Fillon, misanthrope et sybarite
Tout, du moins beaucoup, serait donc affaire de psychologie. On ne peut comprendre le naufrage de François Fillon, en , sans sonder ses ressorts intérieurs. C’est la thèse défendue par Véronique Jacquier, journaliste politique à Sud
Radio (et qui a débuté comme stagiaire à notre agence de Saint-Raphaël). L’auteure avoue sans ambages avoir « été filloniste »… Utile précision, tant l’intéressé en prend pour son grade sous sa plume !
Elle lui concède certes « de la densité, de la profondeur, de l’humour, une distance saine pour juger d’une situation, des convictions et un programme qui se voulait courageux ».
Cela posé, en guise d’adoucissant dans les ultimes pages, le livre tient du lessivage. Véronique Jacquier habille François Fillon en misanthrope sybarite et velléitaire. Un homme engoncé dans ses petits plaisirs, peu porté vers les autres, âpre au gain jusqu’à la radinerie pour assumer son statut jaloux de gentilhomme sarthois. Un homme tombé dans la politique un peu par hasard, qui a tracé son chemin dans la facilité, mais s’est révélé incapable de fédérer au moment où le Graal lui tendait les bras, prisonnier de ses enfermements. Un dilettante, en somme, « dont le lien avec la politique n’est pas ombilical », raffolant non du pouvoir mais de ses à-côtés, amateur de bonnes et belles choses, peu enclin quant à lui à la rigueur qu’il professait, aux « trop belles mains » pour les salir dans le cambouis politique.

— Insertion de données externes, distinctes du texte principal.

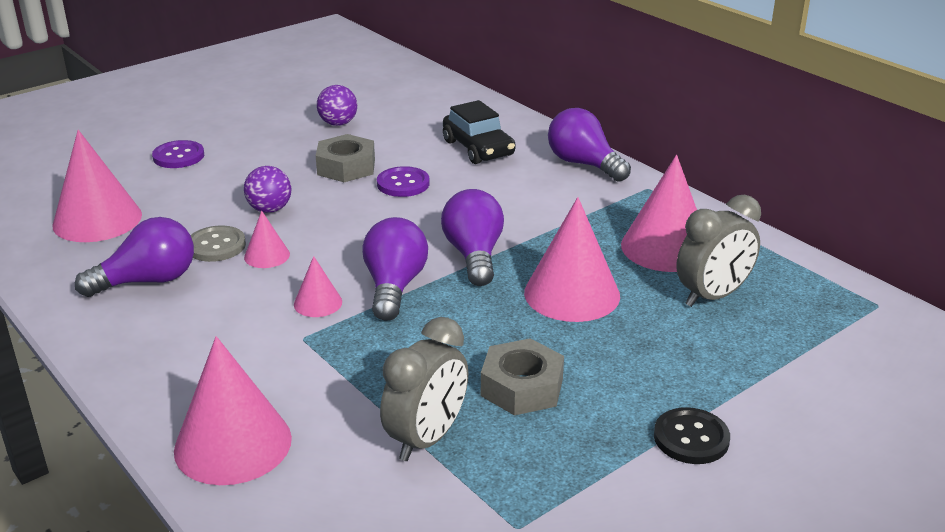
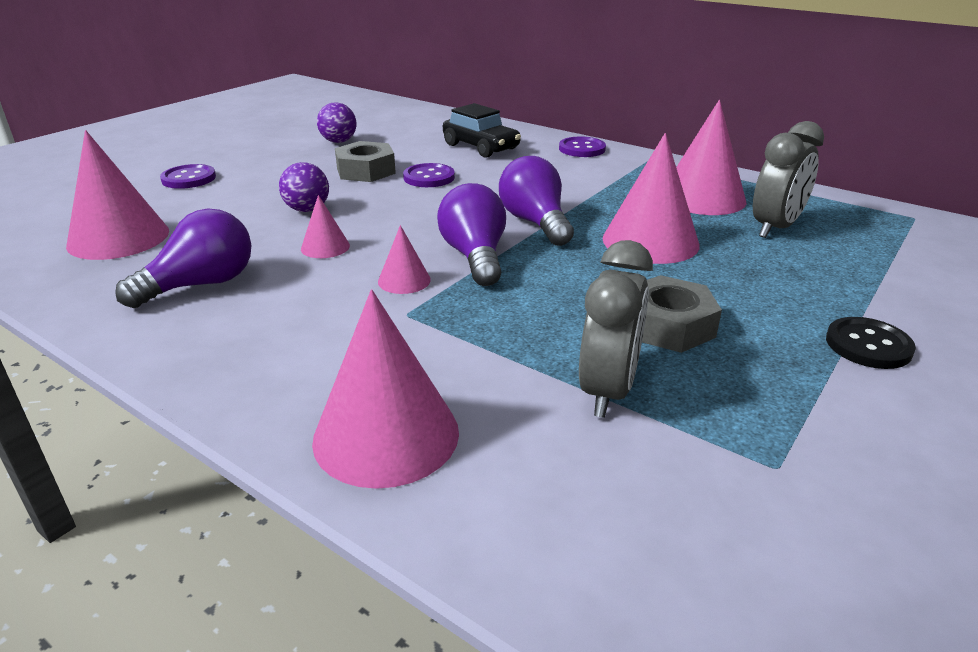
camera: 15 degrees left, 0 degrees up
grey button [191,226,246,262] -> none
purple light bulb [548,108,631,182] -> purple button [559,137,606,157]

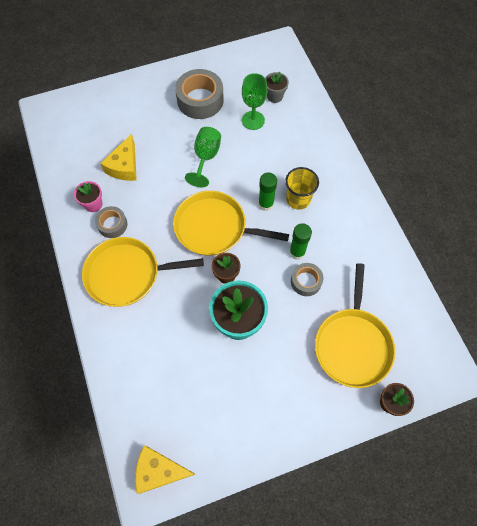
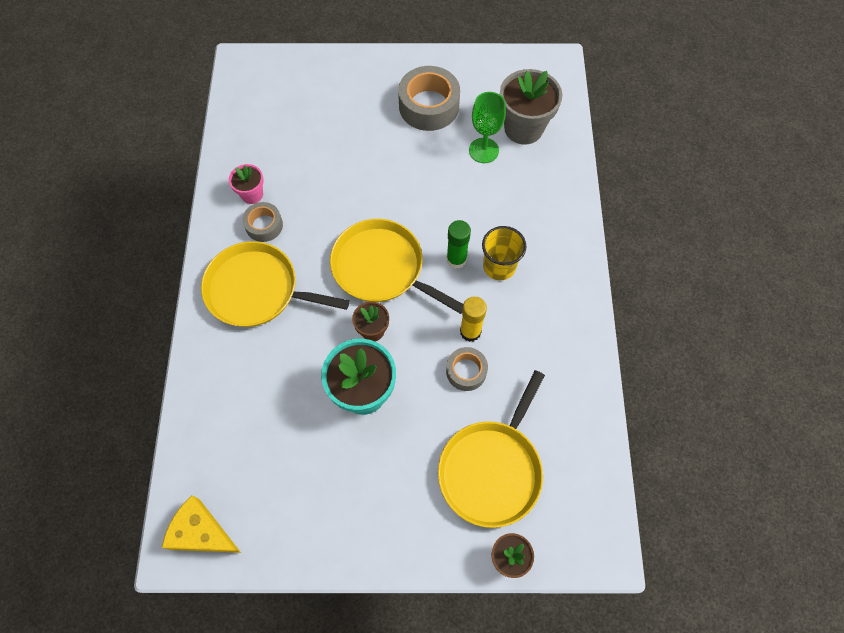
camera: 20 degrees right, 0 degrees up
yellow cheese [100,134,137,181] -> none
green goblet [185,127,221,187] -> none
grey flower pot [265,72,289,103] -> grey flower pot [500,69,562,145], size x1.87
green glue stick [289,223,312,260] -> yellow glue stick [460,296,487,342]

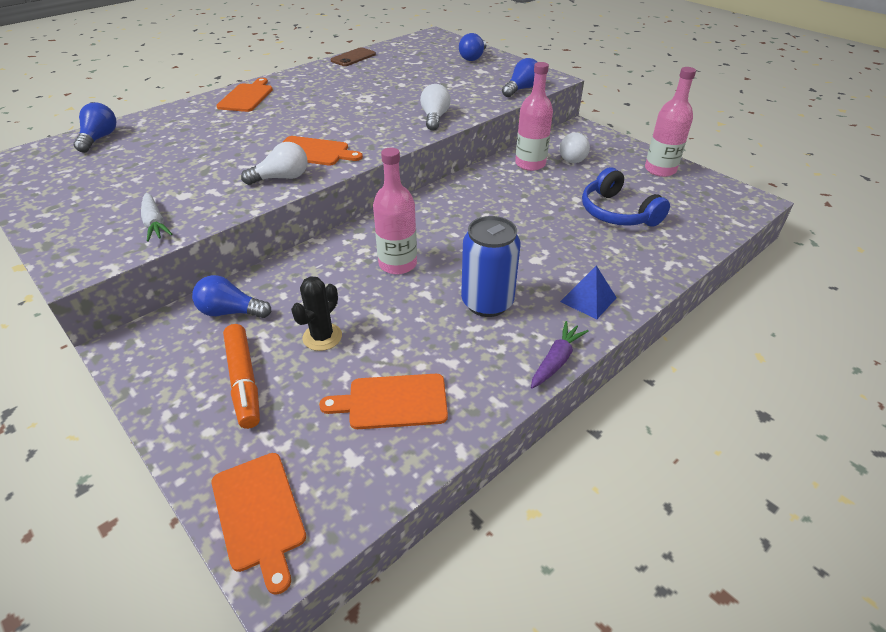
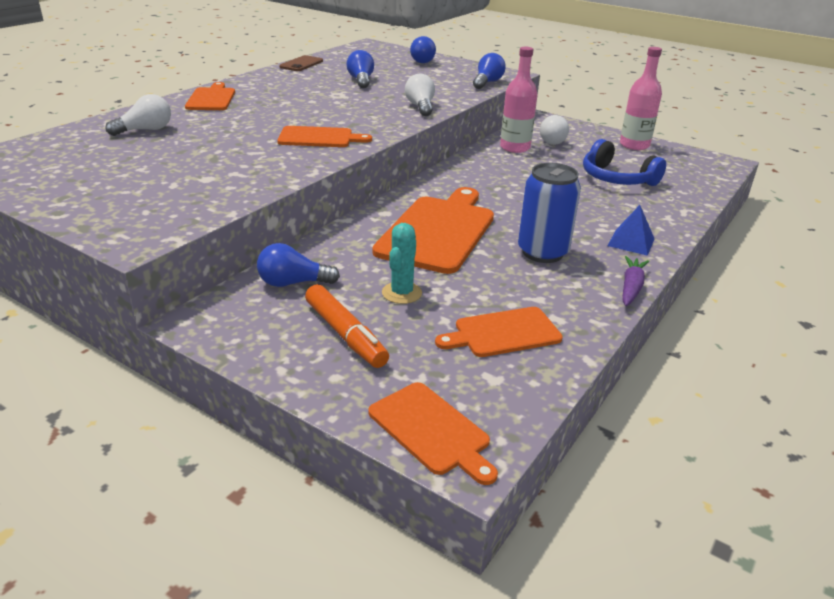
camera: 15 degrees left, 10 degrees down
blue light bulb [74,102,116,153] -> blue light bulb moved to [347,50,374,88]
white carrot [141,193,173,242] -> none
white light bulb [241,142,307,185] -> white light bulb moved to [105,94,171,136]
black cactus [291,276,342,351] -> turquoise cactus [382,223,422,304]
pink bottle [373,148,417,274] -> orange cutting board [372,187,494,274]

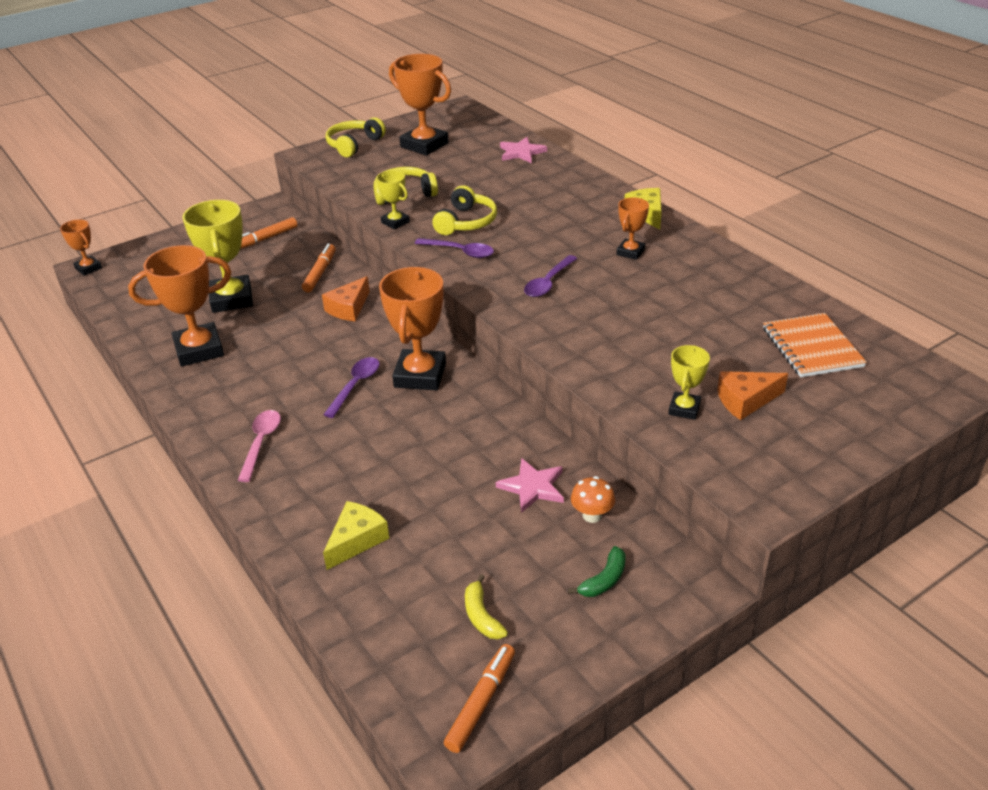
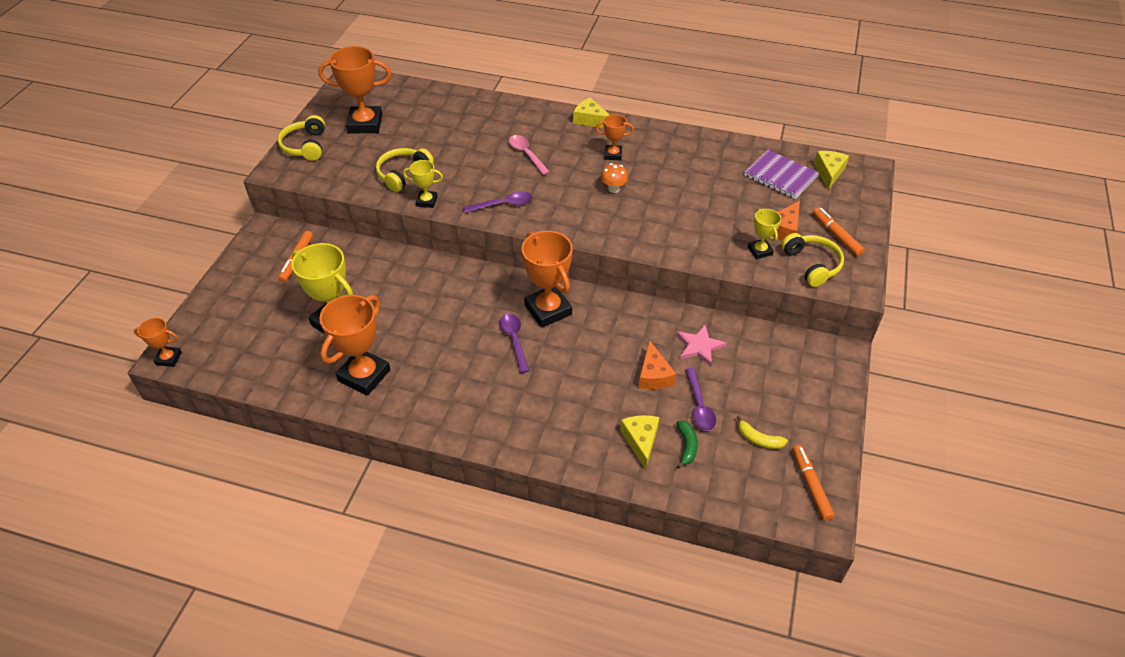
camera: 40 degrees left, 10 degrees up
pink spoon [238,410,281,482] -> pink spoon moved to [509,135,550,175]
orange marker [302,244,336,292] -> orange marker moved to [813,208,865,256]
orange cheese [322,276,370,321] -> orange cheese moved to [639,340,676,389]
yellow headphones [432,185,497,235] -> yellow headphones moved to [781,233,844,287]
pink star [500,137,547,163] -> none
purple spoon [524,255,577,297] -> purple spoon moved to [685,368,716,431]
green banana [568,546,626,597] -> green banana moved to [676,421,698,468]
orange mushroom [571,476,615,523] -> orange mushroom moved to [601,163,628,193]
orange trophy [616,197,649,260] -> orange trophy turned 75 degrees counterclockwise [595,114,634,160]
orange notebook [763,313,867,377] -> purple notebook [744,150,819,199]
none -> yellow cheese [814,151,849,190]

Défilent l’enfant du collège jésuite du Mans « qui a vécu comme une humiliation d’avoir moins d’argent de poche que la plupart de ses camarades», le vainqueur de la primaire parti skier à Vald’Isère au lieu de peaufiner son projet présidentiel… Quelqu’un « qui n’est jamais aussi bien qu’avec lui-même », selon son ami Jean de Boishue. Véronique Jacquier en nourrit sa conclusion : « Tant d’imprudences, c’est incompréhensible, sauf si le candidat voulait entrer à l’Elysée mais sans renoncer à rien et surtout pas à sa légèreté… Il n’a pas eu les réflexes d’une bête politique. » L’Artilleur, 252 pages, 16 euros.